■ Task statement ■
From the records below, transcribe exactly the lines that begin at the line with "BOX NOW Lockers" and end at the line with "vikar fra Marinko Baotić.", both included.

■ Data under study ■
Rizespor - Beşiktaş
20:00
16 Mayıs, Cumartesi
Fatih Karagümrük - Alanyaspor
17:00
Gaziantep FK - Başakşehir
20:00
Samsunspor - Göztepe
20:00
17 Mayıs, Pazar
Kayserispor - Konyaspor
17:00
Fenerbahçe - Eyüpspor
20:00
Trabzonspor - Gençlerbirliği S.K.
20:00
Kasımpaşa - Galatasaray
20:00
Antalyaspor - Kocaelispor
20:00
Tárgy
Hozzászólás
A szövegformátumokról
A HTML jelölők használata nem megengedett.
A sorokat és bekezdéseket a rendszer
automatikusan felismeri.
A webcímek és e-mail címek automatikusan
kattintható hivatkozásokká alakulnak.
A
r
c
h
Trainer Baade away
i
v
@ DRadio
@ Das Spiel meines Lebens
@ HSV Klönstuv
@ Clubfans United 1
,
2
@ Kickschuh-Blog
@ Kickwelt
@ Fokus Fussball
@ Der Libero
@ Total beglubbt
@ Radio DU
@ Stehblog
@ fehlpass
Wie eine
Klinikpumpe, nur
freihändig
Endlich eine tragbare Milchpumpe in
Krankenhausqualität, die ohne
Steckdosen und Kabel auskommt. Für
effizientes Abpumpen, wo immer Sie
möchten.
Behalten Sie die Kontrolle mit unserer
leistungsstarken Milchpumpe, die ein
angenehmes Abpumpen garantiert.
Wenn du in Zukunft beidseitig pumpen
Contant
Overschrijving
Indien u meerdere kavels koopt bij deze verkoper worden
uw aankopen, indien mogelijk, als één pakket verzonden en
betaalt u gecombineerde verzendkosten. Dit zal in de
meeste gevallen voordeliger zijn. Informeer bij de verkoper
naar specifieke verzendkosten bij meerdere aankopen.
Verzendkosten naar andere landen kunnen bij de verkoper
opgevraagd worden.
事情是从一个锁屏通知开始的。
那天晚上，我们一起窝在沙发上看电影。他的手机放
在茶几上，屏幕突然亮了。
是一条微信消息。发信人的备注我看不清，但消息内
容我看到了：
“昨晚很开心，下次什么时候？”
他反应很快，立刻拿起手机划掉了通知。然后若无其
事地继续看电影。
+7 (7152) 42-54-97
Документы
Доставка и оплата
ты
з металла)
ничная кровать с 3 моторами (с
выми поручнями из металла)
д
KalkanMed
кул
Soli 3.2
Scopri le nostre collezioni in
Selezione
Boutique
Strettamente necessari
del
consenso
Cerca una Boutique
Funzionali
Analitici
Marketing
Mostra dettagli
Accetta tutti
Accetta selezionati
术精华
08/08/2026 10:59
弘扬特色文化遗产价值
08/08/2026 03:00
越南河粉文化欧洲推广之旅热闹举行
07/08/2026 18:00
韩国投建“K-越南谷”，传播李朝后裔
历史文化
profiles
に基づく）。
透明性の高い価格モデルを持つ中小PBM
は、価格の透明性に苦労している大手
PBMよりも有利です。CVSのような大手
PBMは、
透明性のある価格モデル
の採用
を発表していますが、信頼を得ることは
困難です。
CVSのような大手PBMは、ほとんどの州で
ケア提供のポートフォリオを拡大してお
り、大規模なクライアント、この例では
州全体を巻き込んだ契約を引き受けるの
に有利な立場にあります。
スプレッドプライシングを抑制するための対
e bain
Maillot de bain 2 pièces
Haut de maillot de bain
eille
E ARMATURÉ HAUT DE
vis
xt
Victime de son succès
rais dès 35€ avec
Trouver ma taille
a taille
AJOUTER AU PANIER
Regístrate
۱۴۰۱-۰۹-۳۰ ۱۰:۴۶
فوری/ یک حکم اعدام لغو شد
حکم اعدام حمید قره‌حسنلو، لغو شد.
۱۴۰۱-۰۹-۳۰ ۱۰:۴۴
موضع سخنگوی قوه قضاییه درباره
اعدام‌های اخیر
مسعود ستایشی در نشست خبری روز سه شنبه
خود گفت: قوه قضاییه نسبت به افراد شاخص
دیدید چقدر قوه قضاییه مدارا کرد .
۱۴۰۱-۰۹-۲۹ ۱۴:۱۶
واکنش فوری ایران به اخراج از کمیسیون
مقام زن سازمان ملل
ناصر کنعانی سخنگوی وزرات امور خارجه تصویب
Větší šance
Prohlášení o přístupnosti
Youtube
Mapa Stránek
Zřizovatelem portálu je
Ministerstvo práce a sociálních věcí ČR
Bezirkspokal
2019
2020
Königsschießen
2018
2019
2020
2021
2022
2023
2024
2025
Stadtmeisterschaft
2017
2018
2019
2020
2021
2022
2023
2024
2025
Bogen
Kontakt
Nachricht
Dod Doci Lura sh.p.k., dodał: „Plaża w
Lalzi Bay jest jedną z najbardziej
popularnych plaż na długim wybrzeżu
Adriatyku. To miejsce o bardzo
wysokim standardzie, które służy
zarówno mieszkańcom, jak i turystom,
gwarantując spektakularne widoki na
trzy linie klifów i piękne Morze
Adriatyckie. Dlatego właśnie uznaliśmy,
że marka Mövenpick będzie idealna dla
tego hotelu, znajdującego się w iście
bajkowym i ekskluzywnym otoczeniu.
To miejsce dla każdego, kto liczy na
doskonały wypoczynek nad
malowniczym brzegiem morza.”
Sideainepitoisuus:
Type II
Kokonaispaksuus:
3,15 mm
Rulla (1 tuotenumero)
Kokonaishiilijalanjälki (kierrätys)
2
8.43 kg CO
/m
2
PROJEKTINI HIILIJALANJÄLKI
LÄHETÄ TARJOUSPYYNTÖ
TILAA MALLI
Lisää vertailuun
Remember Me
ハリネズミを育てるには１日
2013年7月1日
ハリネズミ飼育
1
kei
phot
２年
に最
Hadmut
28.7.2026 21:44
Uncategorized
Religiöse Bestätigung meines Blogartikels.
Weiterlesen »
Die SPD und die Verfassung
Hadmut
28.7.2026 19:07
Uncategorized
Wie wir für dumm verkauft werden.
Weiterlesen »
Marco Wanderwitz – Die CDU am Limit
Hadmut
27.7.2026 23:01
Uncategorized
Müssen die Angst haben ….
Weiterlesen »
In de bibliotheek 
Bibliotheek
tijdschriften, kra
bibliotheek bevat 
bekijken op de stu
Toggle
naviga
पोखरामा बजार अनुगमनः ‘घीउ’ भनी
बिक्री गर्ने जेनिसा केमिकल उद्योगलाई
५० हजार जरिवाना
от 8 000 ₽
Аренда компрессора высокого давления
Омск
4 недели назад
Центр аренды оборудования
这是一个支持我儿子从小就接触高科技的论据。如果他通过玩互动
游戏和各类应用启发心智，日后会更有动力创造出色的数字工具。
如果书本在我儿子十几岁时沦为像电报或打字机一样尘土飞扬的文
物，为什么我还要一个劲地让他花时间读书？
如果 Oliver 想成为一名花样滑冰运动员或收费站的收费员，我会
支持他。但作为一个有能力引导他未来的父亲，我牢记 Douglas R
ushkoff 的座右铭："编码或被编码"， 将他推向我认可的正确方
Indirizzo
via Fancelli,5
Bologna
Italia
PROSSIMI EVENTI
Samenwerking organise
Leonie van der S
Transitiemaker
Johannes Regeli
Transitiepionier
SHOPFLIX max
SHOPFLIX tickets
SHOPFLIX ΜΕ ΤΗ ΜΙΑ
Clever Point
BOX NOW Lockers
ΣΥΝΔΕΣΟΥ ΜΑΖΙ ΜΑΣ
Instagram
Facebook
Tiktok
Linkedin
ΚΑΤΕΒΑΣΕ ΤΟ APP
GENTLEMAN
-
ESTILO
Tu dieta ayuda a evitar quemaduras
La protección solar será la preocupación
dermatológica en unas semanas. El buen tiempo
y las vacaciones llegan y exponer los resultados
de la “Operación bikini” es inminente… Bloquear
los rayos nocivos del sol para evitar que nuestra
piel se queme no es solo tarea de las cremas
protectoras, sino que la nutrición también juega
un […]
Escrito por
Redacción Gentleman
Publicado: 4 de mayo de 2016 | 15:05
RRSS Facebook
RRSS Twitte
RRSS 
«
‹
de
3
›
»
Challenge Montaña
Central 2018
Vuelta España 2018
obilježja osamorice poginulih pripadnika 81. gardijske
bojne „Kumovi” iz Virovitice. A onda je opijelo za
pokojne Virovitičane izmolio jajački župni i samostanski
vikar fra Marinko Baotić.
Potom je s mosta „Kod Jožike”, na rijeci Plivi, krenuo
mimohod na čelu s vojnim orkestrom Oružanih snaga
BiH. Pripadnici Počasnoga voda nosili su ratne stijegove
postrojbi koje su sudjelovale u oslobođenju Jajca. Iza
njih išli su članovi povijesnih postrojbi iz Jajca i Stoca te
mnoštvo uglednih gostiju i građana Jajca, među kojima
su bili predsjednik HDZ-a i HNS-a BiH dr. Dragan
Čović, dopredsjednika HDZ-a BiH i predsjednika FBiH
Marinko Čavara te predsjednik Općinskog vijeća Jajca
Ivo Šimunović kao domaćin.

■ Exercise answer ■
BOX NOW Lockers
ΣΥΝΔΕΣΟΥ ΜΑΖΙ ΜΑΣ
Instagram
Facebook
Tiktok
Linkedin
ΚΑΤΕΒΑΣΕ ΤΟ APP
GENTLEMAN
-
ESTILO
Tu dieta ayuda a evitar quemaduras
La protección solar será la preocupación
dermatológica en unas semanas. El buen tiempo
y las vacaciones llegan y exponer los resultados
de la “Operación bikini” es inminente… Bloquear
los rayos nocivos del sol para evitar que nuestra
piel se queme no es solo tarea de las cremas
protectoras, sino que la nutrición también juega
un […]
Escrito por
Redacción Gentleman
Publicado: 4 de mayo de 2016 | 15:05
RRSS Facebook
RRSS Twitte
RRSS 
«
‹
de
3
›
»
Challenge Montaña
Central 2018
Vuelta España 2018
obilježja osamorice poginulih pripadnika 81. gardijske
bojne „Kumovi” iz Virovitice. A onda je opijelo za
pokojne Virovitičane izmolio jajački župni i samostanski
vikar fra Marinko Baotić.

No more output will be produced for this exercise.